Newly qualified paramedics are required to complete a portfolio and it is not possible to meet the requirements of that portfolio while on a bank contract.


Bank paramedics are regularly told there are no shifts. If you need more staff, why are there no shifts available?

We do offer bank shifts and overtime, however, we can only offer shifts that are available within budget in each area. We need more staff to deliver the best service to patients whilst ensuring our staff are well supported. Current staffing levels aren’t enough but we only have so much money available.  This is why we are working to secure more resources so in future we have the staffing levels we need.

We hear that people aren’t happy and are leaving or going sick as a result, what is the Trust doing about that?
The Trust has made good progress to better things for staff whilst we recognise there are still improvements to make. In the past two years the Trust has gone from having the second highest turnover of staff in the sector, to the second lowest, and turnover remains on a downward turn.  This shows more staff are choosing to stay and have faith in the Trust as a good employer.

We have seen average sickness levels reduce from just under 8 per cent in 2012/13 to just over 6 per cent in 2017/18 year to date.

The drop in average sickness in A&E is even greater as it peaked at just over 9 per cent in 2012/13 and this year to date is just under 6 per cent.  We know our shortage of staff puts great pressure on our people and we want to address this, which is why we are calling for additional resources to provide the best services to patients and a safe and supportive environment for staff. 

Should the Trust not be asking current staff what they would like to see as an improvement or incentive to stay?
Yes, we want to hear from all of our staff and encourage them to feedback through the variety of channels the Trust has. The annual NHS staff survey, which everyone has been invited to take part in, also allows all staff to give feedback anonymously.

The Trust has an engagement strategy, which includes a range of ways in which staff can make suggestions for improvements and incentives. We had put off launching the staff engagement forum at the request of UNISON under the partnership review but based on staff feedback we will now go ahead and hold our first engagement forum in the New Year and will be offering an open invitation to staff from across the whole Trust.  In the meantime, we also have feedback from the cultural audit, which is now being acted upon.

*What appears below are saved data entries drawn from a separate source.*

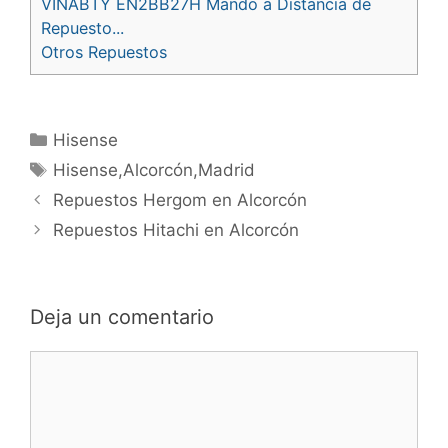
VINABTY EN2BB27H Mando a Distancia de
Repuesto...
Otros Repuestos
Categorías
Hisense
Etiquetas
Hisense,Alcorcón,Madrid
Navegación
Repuestos Hergom en Alcorcón
de
Repuestos Hitachi en Alcorcón
entradas
Deja un comentario
Comentario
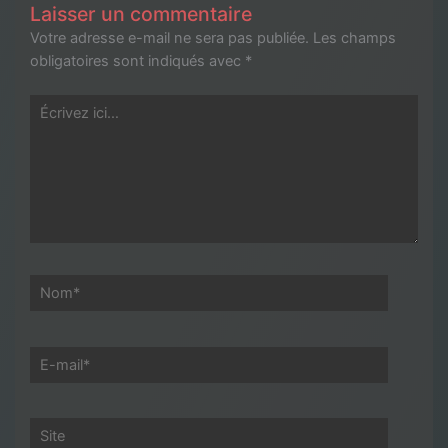
Laisser un commentaire
Votre adresse e-mail ne sera pas publiée.
Les champs
obligatoires sont indiqués avec
*
Écrivez
ici…
Nom*
E-
mail*
Site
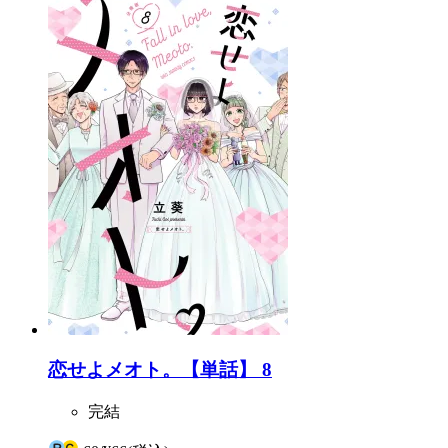
恋せよメオト。【単話】 8
完結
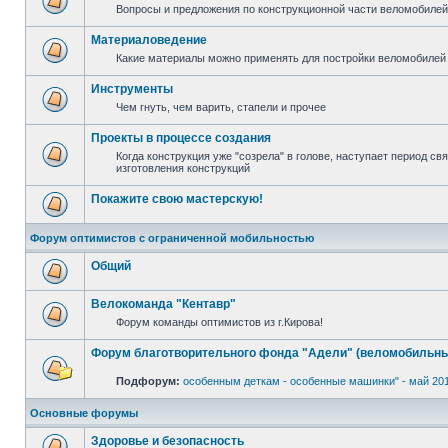
Вопросы и предложения по конструкционной части веломобилей 
Материаловедение
Какие материалы можно применять для постройки веломобилей 
Инструменты
Чем гнуть, чем варить, стапели и прочее
Проекты в процессе создания
Когда конструкция уже "созрела" в голове, наступает период с
изготовления конструкций
Покажите свою мастерскую!
Форум оптимистов с ограниченной мобильностью
Общий
Велокоманда "Кентавр"
Форум команды оптимистов из г.Кирова!
Форум благотворительного фонда "Адели" (веломобильны
Подфорум:
особенным деткам - особенные машинки" - май 20
Основные форумы
Здоровье и безопасность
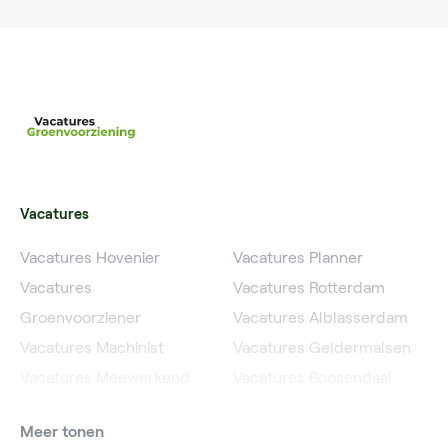
Vacatures
Vacatures Hovenier
Vacatures Planner
Vacatures
Vacatures Rotterdam
Groenvoorziener
Vacatures Alblasserdam
Vacatures Machinist
Vacatures Geldermalsen
Vacatures Meewerkend
Vacatures Roosendaal
Voorman
Vacatures IJsselstein
Meer tonen
Vacatures Grondwerker
Vacatures Hardinxveld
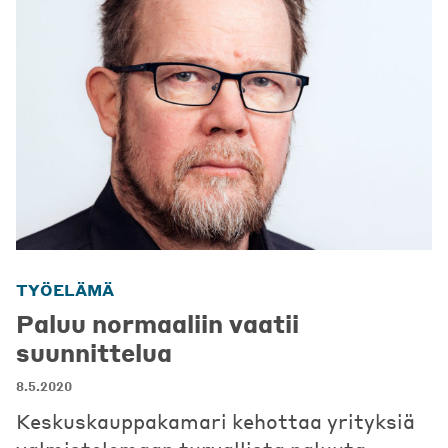
TYÖELÄMÄ
Paluu normaaliin vaatii
suunnittelua
8.5.2020
Keskuskauppakamari kehottaa yrityksiä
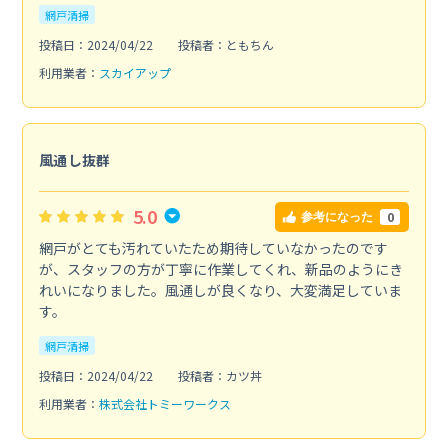
網戸清掃
投稿日：2024/04/22
投稿者：ともちん
利用業者：
スカイアップ
風通し抜群
5.0
0
参考になった
網戸がとても汚れていたため期待していなかったのです
が、スタッフの方が丁寧に作業してくれ、新品のようにき
れいになりました。風通しが良くなり、大変満足していま
す。
網戸清掃
投稿日：2024/04/22
投稿者：カツ丼
利用業者：
株式会社トミーワークス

Why are EOC staff being offered enhanced payments to come in on overtime when this is not offered to road staff?
We are offering supportive measures to ensure we can continue to answer calls quickly at a time of increasing demand. Frontline overtime continues to be available, increased and will further increase substantially over winter.

We have experienced a number of employment offers in EOC not translating into new staff starting. We have taken additional recruitment steps but it will take time to turn this into people answering emergency calls.